Il aura fallu près d’une décennie, des rapports savants, des promesses présidentielles et une prudence diplomatique presque théâtrale pour que la France regarde enfin en face une évidence longtemps reléguée dans les réserves de ses musées : on n’expose pas impunément ce qui a été arraché dans la violence.
Le projet de loi-cadre sur la restitution des biens culturels africains, annoncé pour examen à l’Assemblée nationale le 13 avril, ressemble moins à une révolution qu’à un réveil tardif, presque embarrassé et longtemps différé.
Depuis le discours de Emmanuel Macron à Ouagadougou en 2017, les mots étaient pourtant là, vibrants, ambitieux, presque solennels. Mais entre la parole et l’acte, le temps s’est étiré, comme si chaque objet conservé dans les vitrines du musée du quai Branly pesait soudain plus lourd que sa propre histoire. Il a fallu des années pour admettre que ces œuvres ne sont pas de simples pièces d’art, mais des fragments d’âmes déplacées, des récits amputés, des dignités suspendues.
Le travail de Bénédicte Savoy et de Felwine Sarr avait pourtant posé les bases dès 2018, avec une clarté presque dérangeante : restituer n’est pas un geste de générosité, mais un impératif de justice. Huit ans plus tard, cette évidence devient enfin un texte. On pourrait s’en réjouir sans réserve, si ce retard lui-même n’était pas un révélateur profond.
Car derrière cette loi se cache une question que l’on évite encore avec élégance : pourquoi a-t-il fallu tant de temps pour restituer ce qui n’aurait jamais dû être pris ? La réponse se trouve sans doute dans une certaine idée de l’universalité, longtemps confondue avec la possession. Une universalité à sens unique, où l’Afrique donnait sans consentir, et où l’Europe gardait sans douter ni hésiter.

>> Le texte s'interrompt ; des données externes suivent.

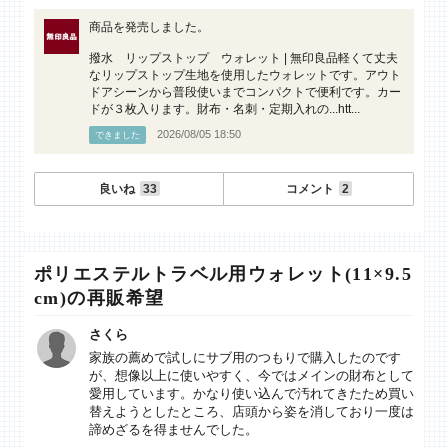
商品を発売しました。
撥水 リップストップ ウォレット | 無印良品軽くて丈夫
なリップストップ生地を使用したウォレットです。アウト
ドアシーンから普段使いまでコンパクトで便利です。カー
ドが３枚入ります。財布・名刺・定期入れの...htt...
2026/08/05 18:50
できました
良いね
33
コメント
2
ポリエステルトラベル用ウォレット(11×9.5
cm)の再販希望
さくら
家族の薦めで試しにサブ用のつもりで購入したのです
が、想像以上に使いやすく、今ではメインの財布として
愛用しています。かなり使い込んで汚れてきたため買い
替えようとしたところ、店頭から姿を消しており一度は
諦めざるを得ませんでした。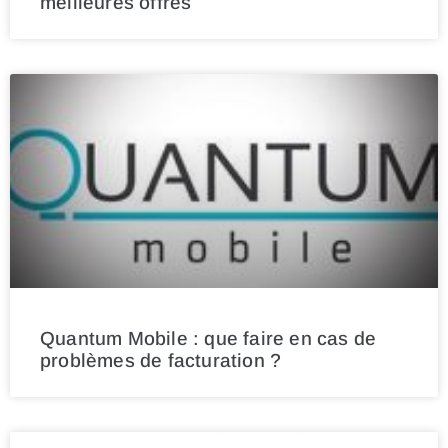
meilleures offres
Quantum Mobile : que faire en cas de
problèmes de facturation ?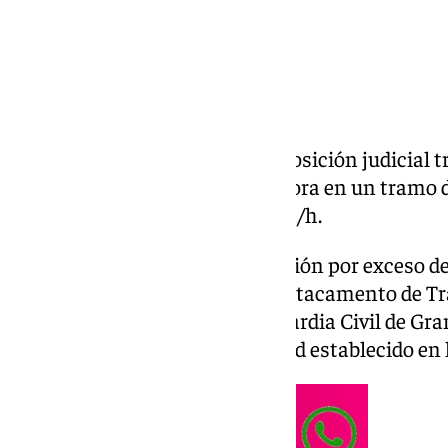
Un conductor ha pasado a disposición judicial tr
turismo a 190 kilómetros por hora en un tramo de
limitación específica de 100 km/h.
El conductor cometió la infracción por exceso de
fue captado por agentes del Destacamento de Trá
al Subsector de Tráfico de la Guardia Civil de Gr
operativo de control de velocidad establecido en l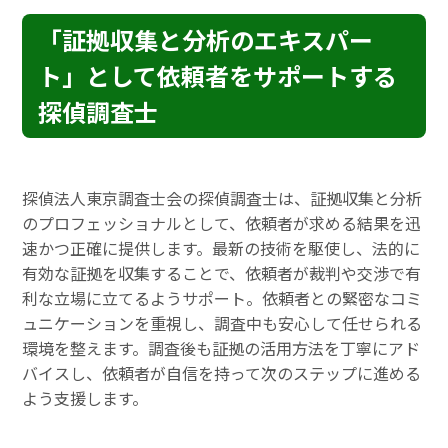
「証拠収集と分析のエキスパー
ト」として依頼者をサポートする
探偵調査士
探偵法人東京調査士会の探偵調査士は、証拠収集と分析
のプロフェッショナルとして、依頼者が求める結果を迅
速かつ正確に提供します。最新の技術を駆使し、法的に
有効な証拠を収集することで、依頼者が裁判や交渉で有
利な立場に立てるようサポート。依頼者との緊密なコミ
ュニケーションを重視し、調査中も安心して任せられる
環境を整えます。調査後も証拠の活用方法を丁寧にアド
バイスし、依頼者が自信を持って次のステップに進める
よう支援します。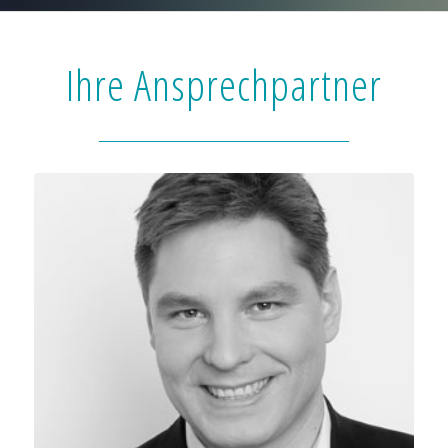
Ihre Ansprechpartner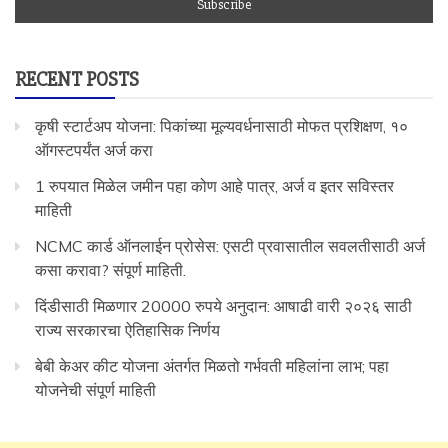
RECENT POSTS
कृषी स्टार्टअप योजना: पिकांच्या मूल्यवर्धनासाठी मोफत प्रशिक्षण, १०
ऑगस्टपर्यंत अर्ज करा
1 रुपयात मिळेल जमीन पहा कोण आहे पात्र, अर्ज व इतर सविस्तर
माहिती
NCMC कार्ड ऑनलाईन प्रोसेस: एसटी प्रवासातील सवलतीसाठी अर्ज
कसा करावा? संपूर्ण माहिती.
दिंडीसाठी मिळणार 20000 रुपये अनुदान: आषाढी वारी २०२६ साठी
राज्य सरकारचा ऐतिहासिक निर्णय
बेबी केअर कीट योजना अंतर्गत मिळतो गर्भवती महिलांना लाभ; पहा
योजनेची संपूर्ण माहिती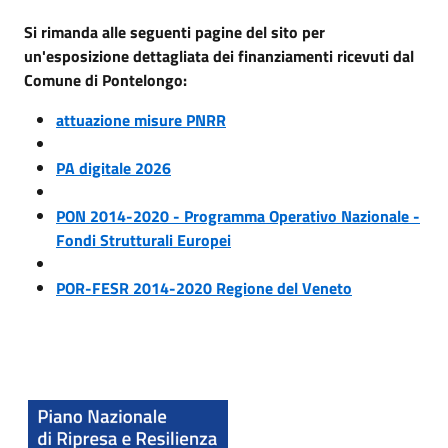
Si rimanda alle seguenti pagine del sito per
un'esposizione dettagliata dei finanziamenti ricevuti dal
Comune di Pontelongo:
attuazione misure PNRR
PA digitale 2026
PON 2014-2020 - Programma Operativo Nazionale -
Fondi Strutturali Europei
POR-FESR 2014-2020 Regione del Veneto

Ironie de l’histoire : ce qui est présenté aujourd’hui comme un geste de maturité collective ressemble aussi à un rattrapage moral assumé. L’on découvre qu’il est possible de « lâcher prise ». Mais restituer ce qui a été confisqué n’a rien d’un héroïsme ; c’est, au mieux, un retour tardif à la justice simple.

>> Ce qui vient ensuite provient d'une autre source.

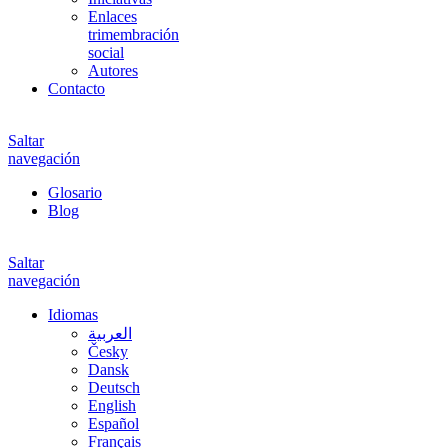
Enlaces
trimembración
social
Autores
Contacto
Saltar
navegación
Glosario
Blog
Saltar
navegación
Idiomas
العربية
Česky
Dansk
Deutsch
English
Español
Français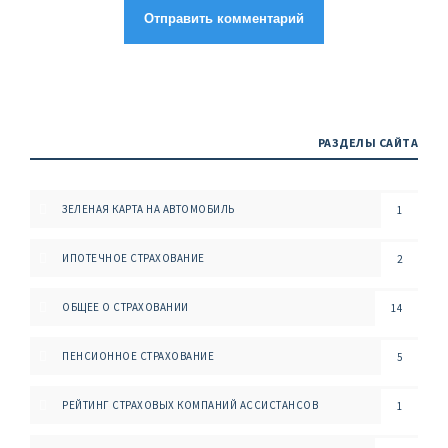
РАЗДЕЛЫ САЙТА
ЗЕЛЕНАЯ КАРТА НА АВТОМОБИЛЬ
1
ИПОТЕЧНОЕ СТРАХОВАНИЕ
2
ОБЩЕЕ О СТРАХОВАНИИ
14
ПЕНСИОННОЕ СТРАХОВАНИЕ
5
РЕЙТИНГ СТРАХОВЫХ КОМПАНИЙ АССИСТАНСОВ
1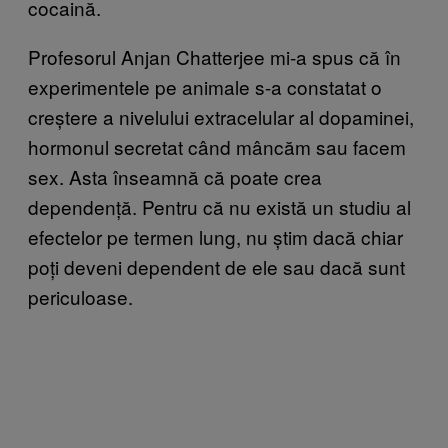
cocaină.
Profesorul Anjan Chatterjee mi-a spus că în
experimentele pe animale s-a constatat o
creștere a nivelului extracelular al dopaminei,
hormonul secretat când mâncăm sau facem
sex. Asta înseamnă că poate crea
dependență. Pentru că nu există un studiu al
efectelor pe termen lung, nu știm dacă chiar
poți deveni dependent de ele sau dacă sunt
periculoase.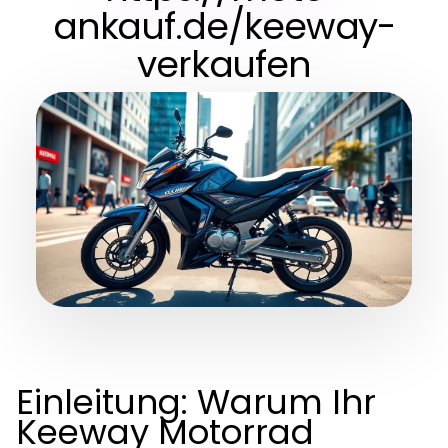
ankauf.de/keeway-
verkaufen
Einleitung: Warum Ihr
Keeway Motorrad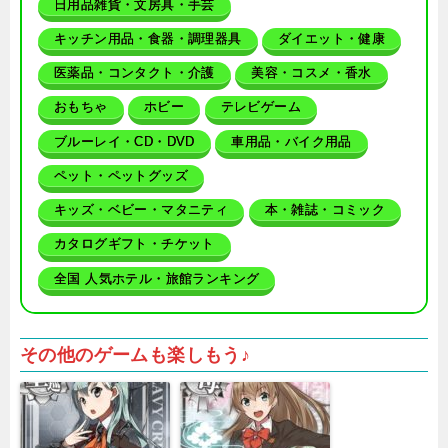
日用品雑貨・文房具・手芸
キッチン用品・食器・調理器具
ダイエット・健康
医薬品・コンタクト・介護
美容・コスメ・香水
おもちゃ
ホビー
テレビゲーム
ブルーレイ・CD・DVD
車用品・バイク用品
ペット・ペットグッズ
キッズ・ベビー・マタニティ
本・雑誌・コミック
カタログギフト・チケット
全国 人気ホテル・旅館ランキング
その他のゲームも楽しもう♪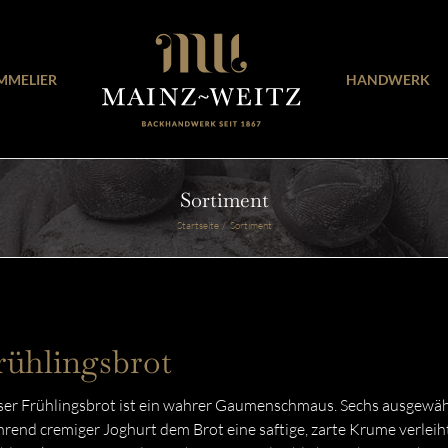
MMELIER
HANDWERK
Sortiment
Startseite
Sortiment
rühlingsbrot
er Frühlingsbrot ist ein wahrer Gaumenschmaus. Sechs ausgewählt
rend cremiger Joghurt dem Brot eine saftige, zarte Krume verlei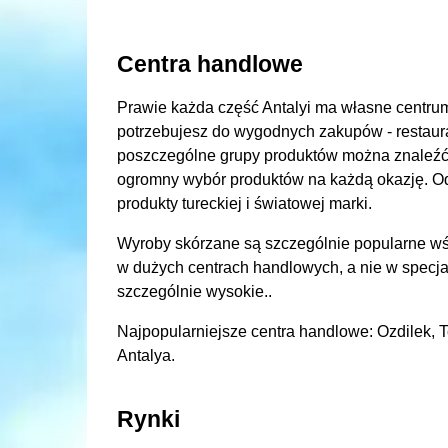
Centra handlowe
Prawie każda część Antalyi ma własne centr
potrzebujesz do wygodnych zakupów - restaura
poszczególne grupy produktów można znaleźć t
ogromny wybór produktów na każdą okazję. Odzie
produkty tureckiej i światowej marki.
Wyroby skórzane są szczególnie popularne wśr
w dużych centrach handlowych, a nie w specja
szczególnie wysokie..
Najpopularniejsze centra handlowe: Ozdilek, T
Antalya.
Rynki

Pour les pays africains, cette loi n’est pas une fin, mais un commencement réel. Car rendre les objets ne suffit pas à restituer les histoires qu’ils portent. Il faudra reconstruire des récits, redonner du sens, et réancrer ces œuvres dans leur mémoire vivante et partagée.
Reste une question, plus dérangeante : combien d’autres vérités attendent encore leur loi pour exister ? Car derrière chaque restitution se profile une interrogation plus vaste, plus inconfortable celle de la responsabilité. Et celle-là, visiblement, tarde encore à se voter enfin.